Keller Dover is facing every parent’s worst nightmare. His 6-year-old daughter and her young friend are missing, and, as minutes turn to hours, panic sets in.

The only lead is a dilapidated RV that had been parked on their street. Heading the investigation, Detective Loki arrests its driver, but a lack of evidence forces the only suspect to be released.

Knowing his child’s life is at stake, the frantic Dover decides he has no choice but to take matters into his own hands.

What we thought:

Prisoners explores the fine line between morality and a father’s duty to his family. Although it has generated a lot of Oscar buzz, the movie loses its dark appeal with a drawn-out plotline and some overused Hugh Jackman anger.

It is any parent’s worst nightmare to have a child go missing, and Prisoners made a good choice with having two children disappear  instead of one.
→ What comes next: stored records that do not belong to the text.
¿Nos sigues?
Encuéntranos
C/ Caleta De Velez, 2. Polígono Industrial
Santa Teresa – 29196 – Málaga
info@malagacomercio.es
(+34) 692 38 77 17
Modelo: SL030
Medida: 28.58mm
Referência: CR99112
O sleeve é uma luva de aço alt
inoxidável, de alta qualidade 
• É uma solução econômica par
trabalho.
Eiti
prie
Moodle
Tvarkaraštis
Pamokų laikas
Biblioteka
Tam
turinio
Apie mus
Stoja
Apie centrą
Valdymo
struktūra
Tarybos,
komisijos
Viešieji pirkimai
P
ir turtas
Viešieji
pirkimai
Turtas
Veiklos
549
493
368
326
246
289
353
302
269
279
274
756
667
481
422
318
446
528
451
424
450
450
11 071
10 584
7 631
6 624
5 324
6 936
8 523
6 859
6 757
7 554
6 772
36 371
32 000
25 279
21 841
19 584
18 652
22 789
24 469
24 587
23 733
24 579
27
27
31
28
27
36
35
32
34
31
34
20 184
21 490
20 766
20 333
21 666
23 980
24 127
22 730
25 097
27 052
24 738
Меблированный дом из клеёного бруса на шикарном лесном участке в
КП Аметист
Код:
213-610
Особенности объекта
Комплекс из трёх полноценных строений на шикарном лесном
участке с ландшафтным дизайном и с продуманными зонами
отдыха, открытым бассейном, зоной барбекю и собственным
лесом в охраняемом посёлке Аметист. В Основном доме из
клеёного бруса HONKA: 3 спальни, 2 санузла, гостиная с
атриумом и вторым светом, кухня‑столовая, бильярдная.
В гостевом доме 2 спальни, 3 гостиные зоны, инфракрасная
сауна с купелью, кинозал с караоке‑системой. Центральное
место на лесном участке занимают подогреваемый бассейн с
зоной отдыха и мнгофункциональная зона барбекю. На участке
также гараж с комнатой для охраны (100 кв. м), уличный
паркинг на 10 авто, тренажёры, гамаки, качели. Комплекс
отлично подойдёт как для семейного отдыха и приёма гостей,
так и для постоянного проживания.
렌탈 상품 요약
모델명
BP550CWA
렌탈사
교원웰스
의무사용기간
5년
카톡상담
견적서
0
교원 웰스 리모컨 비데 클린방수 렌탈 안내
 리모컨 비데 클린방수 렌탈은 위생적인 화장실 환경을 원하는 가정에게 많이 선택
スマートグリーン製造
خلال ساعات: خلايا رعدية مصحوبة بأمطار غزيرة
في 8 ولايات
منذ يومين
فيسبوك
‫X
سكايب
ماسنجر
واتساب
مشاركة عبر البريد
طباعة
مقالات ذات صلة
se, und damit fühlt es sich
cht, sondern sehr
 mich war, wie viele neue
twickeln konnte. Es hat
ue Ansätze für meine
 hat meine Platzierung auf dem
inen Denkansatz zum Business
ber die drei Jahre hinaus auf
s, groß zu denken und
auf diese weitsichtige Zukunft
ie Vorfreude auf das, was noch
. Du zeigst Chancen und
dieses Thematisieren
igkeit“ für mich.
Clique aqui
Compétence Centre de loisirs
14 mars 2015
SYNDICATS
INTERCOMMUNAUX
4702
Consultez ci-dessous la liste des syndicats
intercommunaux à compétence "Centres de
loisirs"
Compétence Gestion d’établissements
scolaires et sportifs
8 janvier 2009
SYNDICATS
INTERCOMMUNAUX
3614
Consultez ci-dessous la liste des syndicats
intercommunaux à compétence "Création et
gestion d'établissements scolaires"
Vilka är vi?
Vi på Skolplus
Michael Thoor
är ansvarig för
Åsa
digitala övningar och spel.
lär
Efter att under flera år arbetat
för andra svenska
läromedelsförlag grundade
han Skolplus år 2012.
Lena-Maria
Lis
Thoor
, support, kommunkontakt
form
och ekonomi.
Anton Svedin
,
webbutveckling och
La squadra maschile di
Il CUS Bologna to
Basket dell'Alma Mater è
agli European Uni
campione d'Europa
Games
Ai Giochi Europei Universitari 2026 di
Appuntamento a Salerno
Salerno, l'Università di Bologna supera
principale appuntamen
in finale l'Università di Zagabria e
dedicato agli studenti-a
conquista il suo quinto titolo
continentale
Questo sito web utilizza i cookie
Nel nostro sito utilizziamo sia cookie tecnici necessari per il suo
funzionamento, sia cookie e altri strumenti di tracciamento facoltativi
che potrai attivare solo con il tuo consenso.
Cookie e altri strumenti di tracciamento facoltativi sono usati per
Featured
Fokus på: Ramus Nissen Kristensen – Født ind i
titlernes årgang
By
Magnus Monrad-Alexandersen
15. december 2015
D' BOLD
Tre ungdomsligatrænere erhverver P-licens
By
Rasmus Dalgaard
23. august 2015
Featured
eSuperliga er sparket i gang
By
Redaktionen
It shows that no person’s reaction to tragedy is the same and kind of gives the viewers options on who they want to align themselves with, making the tragedy that more relatable.

Would you go Keller Dover’s (Hugh Jackman) route and use any means to find your child, disappear into an abyss of sleeping pills like his wife (Maria Bello) or allow someone else to do inhumane acts to achieve an end, like the Birch’s (Terrence Howard and Viola Davis)? This is what Prisoners force us to face and shows us that darkness most of us would deny.

Hugh Jackman is a good actor, but his role choices always seem to involve lots of anger. From Les Misérables (where he’s a man angry at society) to his X-Men character Wolverine (where he’s a man angry at society) to an angry dad this time around. It is hard to have sympathy for a character who beats up a mentally challenged suspect, despite his ‘honourable’ reasons, but having seen Jackman in a similar typecast makes you less sympathetic.

The other lead, Jake Gylenhaal, who plays the rough cop not used to losing, knows how to pick his roles. He carries most of the movie as his character is ‘imprisoned’ by his own track record. He is known for having closed all of his cases, but as hope for finding the girls dims he falls into his own abyss. An absolute stellar performance and almost makes it worth the too-long plot. Almost.

Although you delve into the emotional turmoil of the parents, you wished you would have a closer insight into the siblings. Keller forgets about his son, who you hardly see or interact with, as well as the Birch’s other older daughter. It might have helped to keep that pace of the movie going as it start stagnating three-quarters in.

A dark movie with some predictable twists, it focuses more on the emotional intensity of helplessness rather than a compelling story line, which is not that worthy of its awards hype.